## Directive:
Copy the lines below word for word, starting at the line that contains "of this WW." and continuing through the last line.

(Data extract Opens)

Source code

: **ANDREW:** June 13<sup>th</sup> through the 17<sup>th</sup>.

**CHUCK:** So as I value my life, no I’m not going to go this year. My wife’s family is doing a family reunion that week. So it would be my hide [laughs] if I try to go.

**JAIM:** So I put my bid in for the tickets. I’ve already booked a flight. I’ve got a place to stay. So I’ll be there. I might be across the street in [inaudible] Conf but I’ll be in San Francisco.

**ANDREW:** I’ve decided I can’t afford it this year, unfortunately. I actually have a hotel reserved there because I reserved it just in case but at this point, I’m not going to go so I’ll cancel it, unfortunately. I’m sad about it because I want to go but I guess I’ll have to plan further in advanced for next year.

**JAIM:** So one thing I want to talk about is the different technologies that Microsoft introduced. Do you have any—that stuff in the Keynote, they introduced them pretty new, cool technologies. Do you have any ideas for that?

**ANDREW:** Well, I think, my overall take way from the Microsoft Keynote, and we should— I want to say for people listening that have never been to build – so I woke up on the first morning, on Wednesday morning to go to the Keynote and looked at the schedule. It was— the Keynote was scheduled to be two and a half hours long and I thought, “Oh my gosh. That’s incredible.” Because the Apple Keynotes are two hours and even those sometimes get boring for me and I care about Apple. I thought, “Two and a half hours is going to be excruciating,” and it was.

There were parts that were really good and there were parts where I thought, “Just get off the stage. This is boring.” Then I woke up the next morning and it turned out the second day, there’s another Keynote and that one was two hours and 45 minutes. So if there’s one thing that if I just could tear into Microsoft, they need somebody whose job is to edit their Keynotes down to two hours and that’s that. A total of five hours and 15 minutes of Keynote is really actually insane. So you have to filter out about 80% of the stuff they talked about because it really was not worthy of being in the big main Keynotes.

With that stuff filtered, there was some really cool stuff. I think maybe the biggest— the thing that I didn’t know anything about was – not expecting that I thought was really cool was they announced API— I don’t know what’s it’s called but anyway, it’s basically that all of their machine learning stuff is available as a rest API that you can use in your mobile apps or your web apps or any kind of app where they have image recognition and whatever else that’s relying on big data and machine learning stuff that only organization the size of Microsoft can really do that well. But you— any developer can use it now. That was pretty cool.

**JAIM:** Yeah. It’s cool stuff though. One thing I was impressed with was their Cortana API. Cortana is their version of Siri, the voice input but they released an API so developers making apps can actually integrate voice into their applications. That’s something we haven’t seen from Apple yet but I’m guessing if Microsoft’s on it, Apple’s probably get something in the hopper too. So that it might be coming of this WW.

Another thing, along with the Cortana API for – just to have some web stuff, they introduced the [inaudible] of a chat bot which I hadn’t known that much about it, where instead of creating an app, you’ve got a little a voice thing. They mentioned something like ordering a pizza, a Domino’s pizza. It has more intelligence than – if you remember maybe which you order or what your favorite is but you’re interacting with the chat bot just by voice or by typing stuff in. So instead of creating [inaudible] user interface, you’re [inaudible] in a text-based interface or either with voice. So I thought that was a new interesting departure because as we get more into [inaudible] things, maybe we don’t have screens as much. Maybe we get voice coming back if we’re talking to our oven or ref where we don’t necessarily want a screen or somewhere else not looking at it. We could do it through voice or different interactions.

(Data extract Closes)

## Answer for the task:
**JAIM:** Yeah. It’s cool stuff though. One thing I was impressed with was their Cortana API. Cortana is their version of Siri, the voice input but they released an API so developers making apps can actually integrate voice into their applications. That’s something we haven’t seen from Apple yet but I’m guessing if Microsoft’s on it, Apple’s probably get something in the hopper too. So that it might be coming of this WW.

Another thing, along with the Cortana API for – just to have some web stuff, they introduced the [inaudible] of a chat bot which I hadn’t known that much about it, where instead of creating an app, you’ve got a little a voice thing. They mentioned something like ordering a pizza, a Domino’s pizza. It has more intelligence than – if you remember maybe which you order or what your favorite is but you’re interacting with the chat bot just by voice or by typing stuff in. So instead of creating [inaudible] user interface, you’re [inaudible] in a text-based interface or either with voice. So I thought that was a new interesting departure because as we get more into [inaudible] things, maybe we don’t have screens as much. Maybe we get voice coming back if we’re talking to our oven or ref where we don’t necessarily want a screen or somewhere else not looking at it. We could do it through voice or different interactions.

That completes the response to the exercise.